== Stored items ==

________

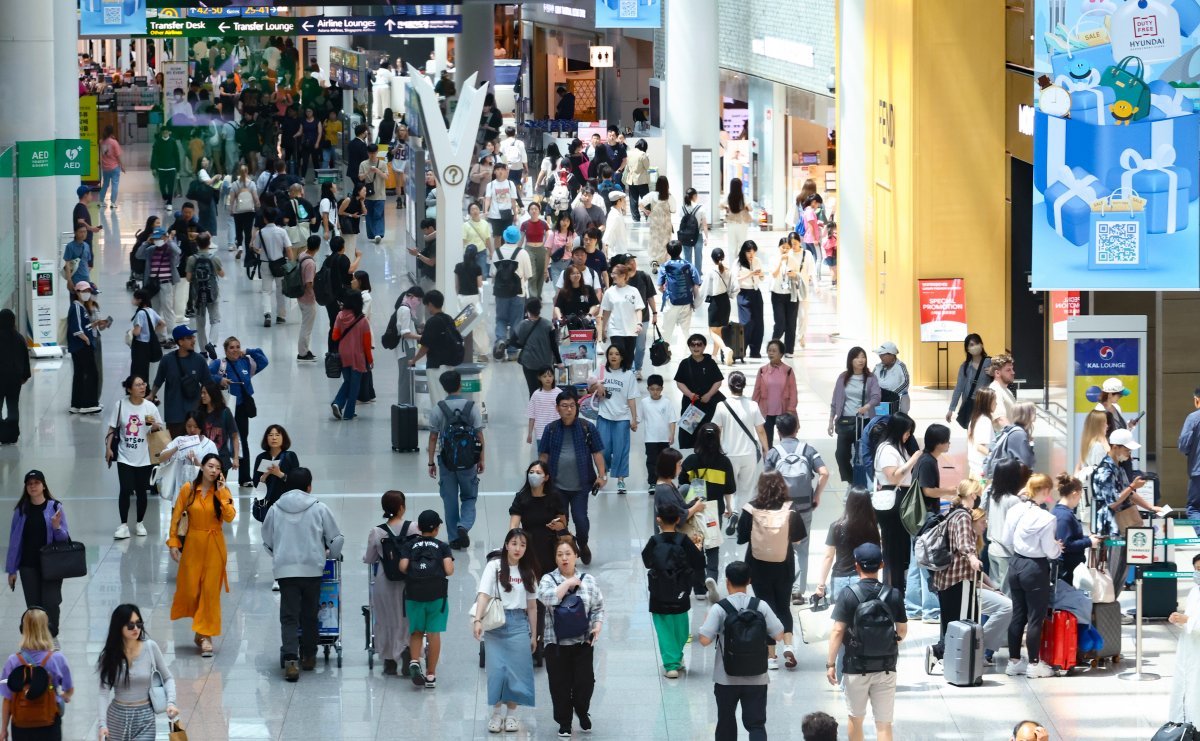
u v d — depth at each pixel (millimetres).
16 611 20109
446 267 30266
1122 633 19281
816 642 18594
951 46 30516
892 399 23500
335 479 25656
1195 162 21031
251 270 39156
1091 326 22062
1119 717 16766
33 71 34875
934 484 18719
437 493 24844
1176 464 23750
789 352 33594
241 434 25047
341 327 29297
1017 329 31078
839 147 35625
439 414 21953
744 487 22016
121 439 22594
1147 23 20875
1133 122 21078
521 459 26734
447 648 18922
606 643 19031
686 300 32812
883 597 15516
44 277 34594
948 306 30688
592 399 24578
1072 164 21266
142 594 20609
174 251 35000
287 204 40531
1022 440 20719
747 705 15297
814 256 43469
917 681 17875
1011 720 16766
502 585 16438
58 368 33781
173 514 18641
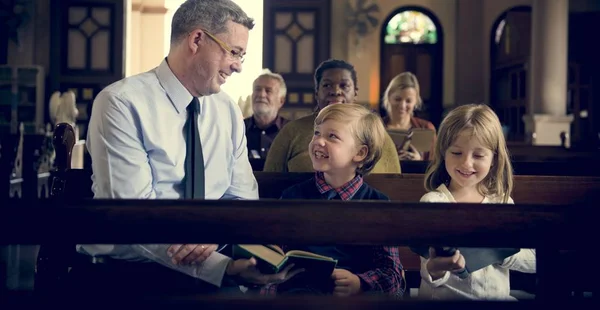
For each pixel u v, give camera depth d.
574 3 16.30
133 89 2.81
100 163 2.75
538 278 1.95
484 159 2.84
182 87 2.88
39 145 9.46
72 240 1.89
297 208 1.91
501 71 16.91
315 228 1.92
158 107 2.84
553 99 13.64
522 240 1.93
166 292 2.65
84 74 15.62
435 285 2.60
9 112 15.15
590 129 16.09
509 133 16.11
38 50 15.60
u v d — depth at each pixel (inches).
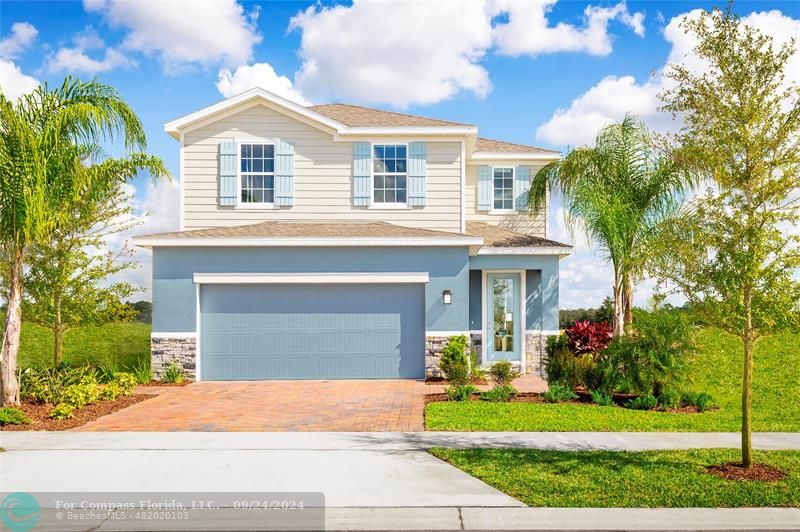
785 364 693.9
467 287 669.3
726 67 326.3
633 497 283.1
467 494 288.5
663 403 519.5
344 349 672.4
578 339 691.4
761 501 278.2
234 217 756.6
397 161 772.0
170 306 660.7
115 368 676.7
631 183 711.1
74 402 503.2
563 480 307.6
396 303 674.8
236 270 664.4
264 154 764.6
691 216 341.4
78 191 520.4
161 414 490.9
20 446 384.2
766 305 314.5
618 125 720.3
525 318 752.3
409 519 258.1
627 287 704.4
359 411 500.4
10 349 492.4
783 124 314.5
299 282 666.2
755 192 319.9
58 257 679.7
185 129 757.9
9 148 483.2
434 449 367.6
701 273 328.5
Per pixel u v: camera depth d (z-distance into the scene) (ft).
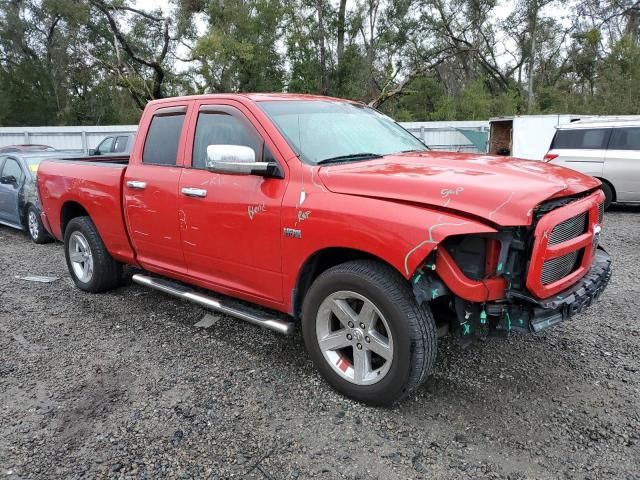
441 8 121.90
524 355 13.52
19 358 13.88
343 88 105.91
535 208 9.69
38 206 27.55
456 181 10.18
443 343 14.20
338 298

________

Reproduce exactly the lines above from the one with "509 133 16.11" through the last line of the data, keeping both ends and dropping the pictures.

509 133 16.11
38 50 15.60
u v d — depth at each pixel (inches).
785 364 693.9
467 287 669.3
726 67 326.3
633 497 283.1
467 494 288.5
663 403 519.5
344 349 672.4
578 339 691.4
761 501 278.2
234 217 756.6
397 161 772.0
170 306 660.7
115 368 676.7
631 183 711.1
74 402 503.2
563 480 307.6
396 303 674.8
236 270 664.4
264 154 764.6
691 216 341.4
78 191 520.4
161 414 490.9
20 446 384.2
766 305 314.5
618 125 720.3
525 318 752.3
409 519 258.1
627 287 704.4
359 411 500.4
10 349 492.4
783 124 314.5
299 282 666.2
755 192 319.9
58 257 679.7
185 129 757.9
9 148 483.2
434 449 367.6
701 273 328.5
Per pixel u v: camera depth d (z-distance into the scene) (ft).
441 8 121.90
524 355 13.52
19 358 13.88
343 88 105.91
535 208 9.69
38 206 27.55
456 181 10.18
443 343 14.20
338 298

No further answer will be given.